In structural steels, unacceptably high levels of sulphur and/or phosphorous are the main culprits. In addition, elements which promote primary austenite formation can also lead to an increased tendency for solidification cracking, these being C, Mn, Ni etc. However, Mn can also have a beneficial effect as it combines with sulphur to form phases with a globular form, which do not therefore form brittle films at the dendrite boundaries. The practical results of these considerations is that to avoid cracking in steels, it is desirable to have low levels of elements such as C, S and P, and a high level of Mn, in the weld metal. Therefore, in some instances, an appropriate addition of filler wire can be used to minimise solidification cracking.
Welding speed and the shape (aspect ratio) of the weld are also important. High welding speeds tend to produce deep, narrow welds, with a single centre line boundary, whereas lower welding speeds give a wider, shallower weld, which may also have a more beneficial, complex, solidification structure in its centre. The weld shape can be influenced by increasing heat input and/or using a laser beam with a larger focused spot diameter, both of which can be used to broaden the weld.
Other factors which influence cracking such as plate thickness, joint type and fit-up, component restraint and joint surface contamination need to be taken into account when developing welding procedures to avoid cracking. Thicker, poorly fitting, improperly cleaned and excessively restrained joints will be more likely to crack than clean, well fitting, less fixtured joints in thinner materials.
In laser welds in structural steels, porosity can be a problem, but can be tolerated up to levels defined in laser welding standards. Weld porosity can originate from excessive gas, in the form of bubbles in the weld metal, becoming entrapped in the solidifying weld metal. It can also result from collapses of the laser welding keyhole, if that keyhole is unstable, trapping in gases.
The source of this gas can often be surface contamination on the workpieces being welded such as grease, oil, oxide and absorbed water vapour, cutting fluid residues etc. All of these can be controlled by adequate edge and surface preparation and cleaning.
Dissolved gases in the base metal itself are more difficult to deal with. To minimise porosity, it is necessary to use steels of a low gas content i.e. fully killed steels, preferably with aluminium. Filler wire can be used to control porosity, by adding deoxidising elements such as Si and Al in to the weld metal.

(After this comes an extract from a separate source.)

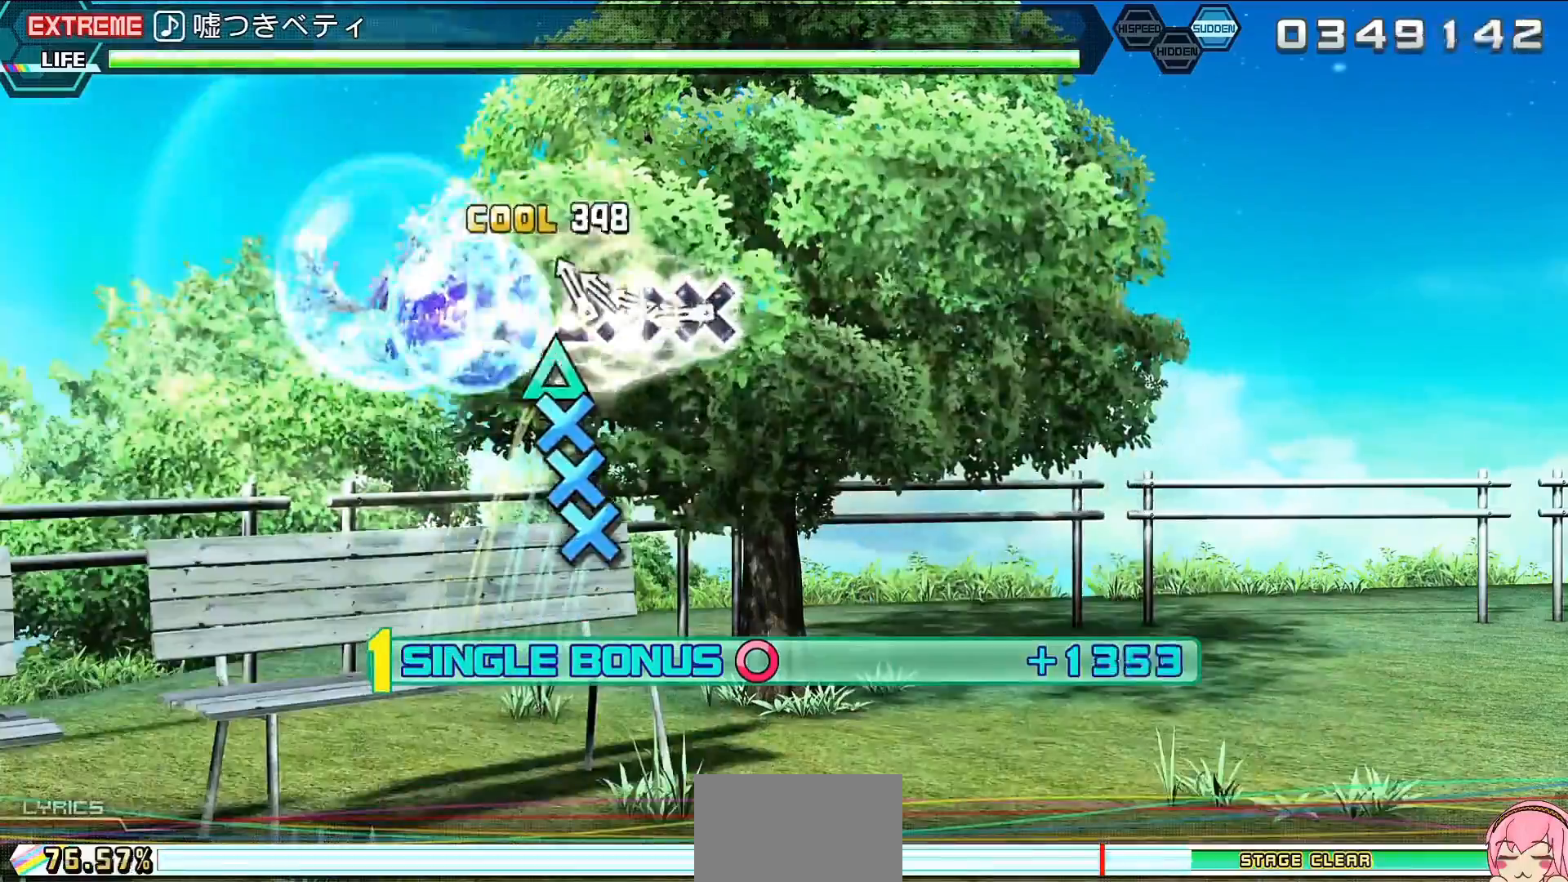
{"buttons": ["R2"], "events": [[67, "CROSS", "up"], [100, "DPAD_DOWN", "down"], [167, "CROSS", "down"], [200, "DPAD_DOWN", "up"], [267, "CROSS", "up"], [267, "DPAD_DOWN", "down"], [367, "DPAD_DOWN", "up"]]}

Effective inert gas shielding is important in minimising porosity, to avoid any inadvertent inclusions of atmospheric gases in to the weld.
Any steps that can be taken to enlarge the weld pool (e.g. welding with a higher heat input, or twin spot or hybrid laser-arc welding), or increase the time available for outgassing (e.g. reducing the welding speed) can also be beneficial in reducing porosity levels.
Careful choice of a plume or plasma control system and its associated assist gas type and set up can also be important, depending on the wavelength of the laser source and the welding parameters being used. Adequate control of the plume or plasma will result in a more stable keyhole, which will avoid unstable collapses of that keyhole.
Partial penetration welds are more prone to porosity than fully penetrating welds, as routes for the escape of gas bubbles then become more limited. Conversely, once the welds start penetrating, the pores which normally get trapped at the bottom of the weld can escape out of the root of the weld, and no longer need to float up through the molten metal in order to escape out through the weld face.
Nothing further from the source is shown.